E a quarta característica é o aspecto narrativo, o fato de que as redes nos permitem contar histórias, estabelecer narrativas e narrativas de uma maneira muito particular, porque não são mais as grandes narrativas históricas do discurso político tradicional, mas sim narrativas muito mais curtas, no estilo de histórias e narrativas, por exemplo. Em outras palavras, cápsulas narrativas muito curtas, onde histórias muito breves, muito pequenas, são contadas.

–O que você descobriu em particular quando começou a pesquisar as interações de Milei nas redes sociais?

– Nos estudos que temos conduzido sobre as redes sociais de Milei, muitas das características em que tenho trabalhado em relação ao discurso político digital são verificadas. Suas plataformas de mídia social são, antes de tudo, onde predomina um "eu" completamente central, uma primeira pessoa completamente central porque fala em seu próprio nome, como usuário e não como presidente. Na verdade, ele nem sequer se apresenta como presidente em sua conta X.

Sol Montero garante que Milei Sol Montero afirma que Milei "usa as mídias sociais como um mosaico completamente heterogêneo, uma espécie de colagem que forma um estilo inteiro que chamo de 'barroco digital'".

Fala-se muito hoje em dia sobre polarização afetiva para explicar esse novo fenômeno, que tem a ver com uma polarização não baseada em ideias, mas sim em sentimentos, emoções, na rejeição visceral dos outros e na adesão cega a um coletivo ou grupo . As mídias sociais fomentam isso a ponto de criarem constantemente comunidades altamente tendenciosas, e Milei é especialista nisso, assim como em desdobrar toda essa dimensão emocional.

–Que personalidade emerge nesses cargos presidenciais?

– Nas redes sociais de Milei, constatamos que não há um discurso informativo, nem um que tente dar conta de fatos reais. Em vez disso, há sempre um discurso beligerante onde a violência simbólica e discursiva ganha destaque, atingindo níveis sem precedentes em termos de grau , pois é muito mais violenta e agressiva do que outros presidentes. Mas também, em termos de salto qualitativo, nunca antes um presidente insultou todos os tipos de figuras, não apenas na política, mas também na sociedade civil, do "eu" ao "você", ou seja, na segunda pessoa.

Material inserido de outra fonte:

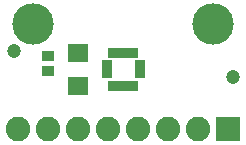
<source format=gbr>
G04 EAGLE Gerber RS-274X export*
G75*
%MOMM*%
%FSLAX34Y34*%
%LPD*%
%INSoldermask Top*%
%IPPOS*%
%AMOC8*
5,1,8,0,0,1.08239X$1,22.5*%
G01*
%ADD10R,1.103200X0.903200*%
%ADD11R,2.082800X2.082800*%
%ADD12C,2.082800*%
%ADD13R,0.483200X0.903200*%
%ADD14R,0.903200X0.483200*%
%ADD15R,1.803200X1.603200*%
%ADD16C,3.505200*%
%ADD17C,1.203200*%


D10*
X38100Y75080D03*
X38100Y62080D03*
D11*
X190500Y12700D03*
D12*
X165100Y12700D03*
X139700Y12700D03*
X114300Y12700D03*
X88900Y12700D03*
X63500Y12700D03*
X38100Y12700D03*
X12700Y12700D03*
D13*
X106600Y77500D03*
X111600Y77500D03*
X101600Y77500D03*
X96600Y77500D03*
X91600Y77500D03*
X96600Y49500D03*
X91600Y49500D03*
X101600Y49500D03*
X106600Y49500D03*
X111600Y49500D03*
D14*
X87600Y68500D03*
X87600Y63500D03*
X87600Y58500D03*
X115600Y58500D03*
X115600Y63500D03*
X115600Y68500D03*
D15*
X63500Y49500D03*
X63500Y77500D03*
D16*
X25400Y101600D03*
X177800Y101600D03*
D17*
X8890Y78740D03*
X194310Y57150D03*
M02*

</source>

Avatares no poder Sol Montero UNSAM Edita" width="720" src="https://www.clarin.com/img/2025/07/11/r4tyGgiP9_720x0__1.jpg"> Avatares no poder Sol Montero UNSAM Edita

– Isso já não aconteceu antes? Quer dizer, brincar com os limites da mentira, da ficção e da verdade?

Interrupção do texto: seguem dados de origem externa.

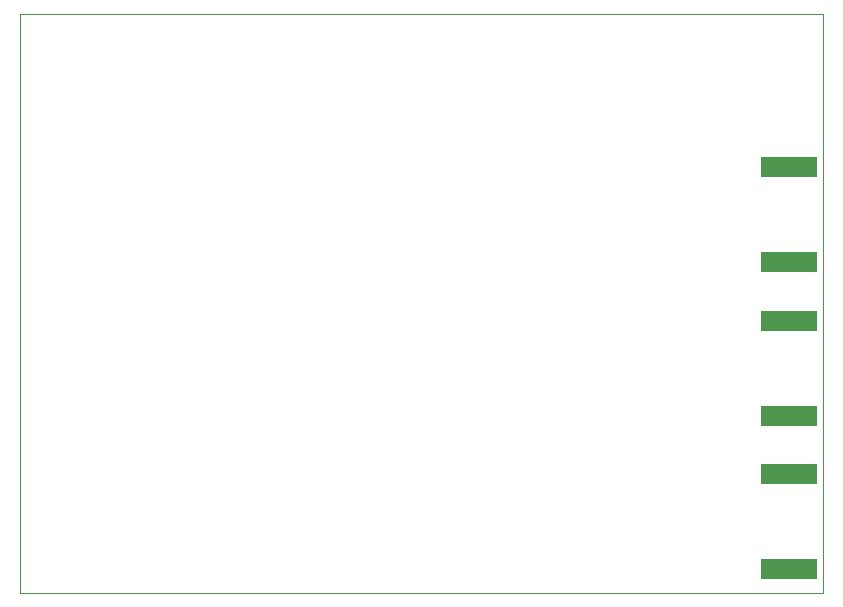
<source format=gbp>
G75*
G70*
%OFA0B0*%
%FSLAX24Y24*%
%IPPOS*%
%LPD*%
%AMOC8*
5,1,8,0,0,1.08239X$1,22.5*
%
%ADD10C,0.0000*%
%ADD11R,0.1850X0.0650*%
%ADD12R,0.1850X0.0700*%
D10*
X001314Y000380D02*
X001314Y019671D01*
X028086Y019671D01*
X028086Y000380D01*
X001314Y000380D01*
D11*
X026939Y011405D03*
X026939Y014555D03*
D12*
X026939Y009430D03*
X026939Y006280D03*
X026939Y004330D03*
X026939Y001180D03*
M02*

</source>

– Há algo interessante aqui, e é que os alvos são frequentemente setores e atores da sociedade civil, algo muito marcante, como um ator, um jornalista, um cientista, um cantor. Também encontramos essa característica hipertextual de que eu estava falando, a ideia de redes como um mosaico, como uma colagem, com um estilo barroco muito particular. Barroco em um duplo sentido: porque é variegado, porque é carregado, é heterogêneo, heterogêneo, tem diferentes gêneros e estilos. Mas também é barroco no sentido de Velázquez, ou seja, está constantemente tensionando os limites entre realidade, mentira e ficção. Ele está constantemente dizendo: "O que você está vendo é ficção, isso é artifício, isso é tudo mentira."

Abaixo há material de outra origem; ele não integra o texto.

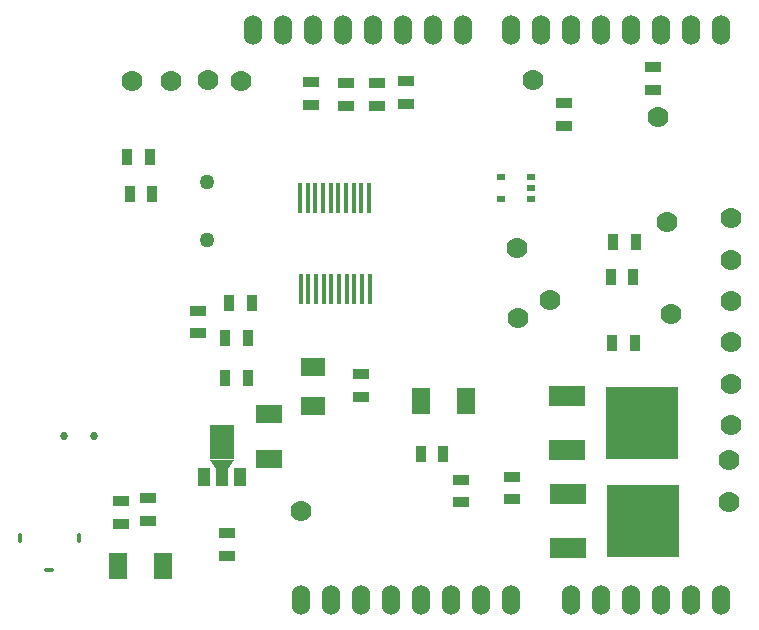
<source format=gts>
G04 (created by PCBNEW (2013-07-07 BZR 4022)-stable) date 8/21/2014 7:52:51 AM*
%MOIN*%
G04 Gerber Fmt 3.4, Leading zero omitted, Abs format*
%FSLAX34Y34*%
G01*
G70*
G90*
G04 APERTURE LIST*
%ADD10C,0.00590551*%
%ADD11O,0.06X0.1*%
%ADD12R,0.035X0.055*%
%ADD13R,0.055X0.035*%
%ADD14R,0.063X0.0866*%
%ADD15R,0.08X0.06*%
%ADD16R,0.011811X0.0984252*%
%ADD17R,0.12X0.065*%
%ADD18R,0.24X0.24*%
%ADD19O,0.011811X0.0393701*%
%ADD20O,0.0393701X0.011811*%
%ADD21R,0.03X0.02*%
%ADD22R,0.0394X0.0591*%
%ADD23R,0.0787X0.1181*%
%ADD24C,0.0271654*%
%ADD25C,0.05*%
%ADD26C,0.07*%
%ADD27R,0.0866X0.063*%
G04 APERTURE END LIST*
G54D10*
G54D11*
X75852Y-26535D03*
X74852Y-26535D03*
X73852Y-26535D03*
X72852Y-26535D03*
X71852Y-26535D03*
X70852Y-26535D03*
X69852Y-26535D03*
X68852Y-26535D03*
X73452Y-45535D03*
X72452Y-45535D03*
X71452Y-45535D03*
X70452Y-45535D03*
X74452Y-45535D03*
X75452Y-45535D03*
X76452Y-45535D03*
X77452Y-45535D03*
X79452Y-45535D03*
X80452Y-45535D03*
X81452Y-45535D03*
X82452Y-45535D03*
X83452Y-45535D03*
X84452Y-45535D03*
X84452Y-26535D03*
X83452Y-26535D03*
X82452Y-26535D03*
X81452Y-26535D03*
X80452Y-26535D03*
X79452Y-26535D03*
X78452Y-26535D03*
X77452Y-26535D03*
G54D12*
X81575Y-36968D03*
X80825Y-36968D03*
G54D13*
X67972Y-43306D03*
X67972Y-44056D03*
X64448Y-42243D03*
X64448Y-42993D03*
X65354Y-42144D03*
X65354Y-42894D03*
G54D12*
X80786Y-34753D03*
X81536Y-34753D03*
X81605Y-33602D03*
X80855Y-33602D03*
G54D13*
X79216Y-29729D03*
X79216Y-28979D03*
X72448Y-38014D03*
X72448Y-38764D03*
G54D12*
X67924Y-36791D03*
X68674Y-36791D03*
G54D13*
X75797Y-42274D03*
X75797Y-41524D03*
G54D12*
X67932Y-38129D03*
X68682Y-38129D03*
G54D13*
X67007Y-36646D03*
X67007Y-35896D03*
G54D12*
X68054Y-35629D03*
X68804Y-35629D03*
X64664Y-30779D03*
X65414Y-30779D03*
X64743Y-31988D03*
X65493Y-31988D03*
G54D14*
X64370Y-44389D03*
X65866Y-44389D03*
G54D12*
X75197Y-40659D03*
X74447Y-40659D03*
G54D15*
X70838Y-37779D03*
X70838Y-39079D03*
G54D13*
X70777Y-28278D03*
X70777Y-29028D03*
X72972Y-28308D03*
X72972Y-29058D03*
X73966Y-28249D03*
X73966Y-28999D03*
X82185Y-27784D03*
X82185Y-28534D03*
G54D16*
X70437Y-35173D03*
X70692Y-35173D03*
X70948Y-35173D03*
X71204Y-35173D03*
X71460Y-35173D03*
X71716Y-35173D03*
X71972Y-35173D03*
X72228Y-35173D03*
X72484Y-35173D03*
X72740Y-35173D03*
X72720Y-32122D03*
X72464Y-32122D03*
X72208Y-32122D03*
X71952Y-32122D03*
X71696Y-32122D03*
X71440Y-32122D03*
X71185Y-32122D03*
X70929Y-32122D03*
X70673Y-32122D03*
X70417Y-32122D03*
G54D17*
X79330Y-38745D03*
G54D18*
X81830Y-39645D03*
G54D17*
X79330Y-40545D03*
G54D13*
X71938Y-28308D03*
X71938Y-29058D03*
G54D19*
X61082Y-43484D03*
G54D20*
X62066Y-44547D03*
G54D19*
X63051Y-43484D03*
G54D14*
X74468Y-38917D03*
X75964Y-38917D03*
G54D13*
X77488Y-42170D03*
X77488Y-41420D03*
G54D17*
X79350Y-42013D03*
G54D18*
X81850Y-42913D03*
G54D17*
X79350Y-43813D03*
G54D21*
X78127Y-32176D03*
X78127Y-31426D03*
X77127Y-32176D03*
X78127Y-31801D03*
X77127Y-31426D03*
G54D22*
X67223Y-41447D03*
X67814Y-41447D03*
X68405Y-41447D03*
G54D23*
X67814Y-40285D03*
G54D10*
G36*
X68208Y-40866D02*
X68011Y-41161D01*
X67617Y-41161D01*
X67420Y-40866D01*
X68208Y-40866D01*
X68208Y-40866D01*
G37*
G54D24*
X62539Y-40070D03*
X63547Y-40074D03*
G54D25*
X67326Y-31602D03*
X67326Y-33523D03*
G54D26*
X84771Y-32813D03*
X84771Y-34191D03*
X84771Y-35569D03*
X84771Y-36947D03*
X84771Y-38325D03*
X84771Y-39703D03*
X84732Y-40876D03*
X84732Y-42254D03*
G54D27*
X69400Y-40838D03*
X69400Y-39342D03*
G54D26*
X82650Y-32930D03*
X70470Y-42570D03*
X77670Y-33810D03*
X77700Y-36150D03*
X82790Y-35990D03*
X67340Y-28200D03*
X66120Y-28230D03*
X64810Y-28220D03*
X68460Y-28230D03*
X82360Y-29420D03*
X78190Y-28210D03*
X78750Y-35530D03*
M02*

</source>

No livro, também cito aquela famosa entrevista com a deputada Lilia Lemoine, onde ela diz: "Estou disfarçada de representante". Isso também é muito barroco no sentido de que tensiona completamente a ideia de verdade e equaliza todos os planos: o dos sonhos e o da vida desperta, o da realidade e o da mentira, o da representação, o do teatro e o dos bastidores . Em suma, acho que esse discurso nos desafia constantemente a repensar o que é a verdade.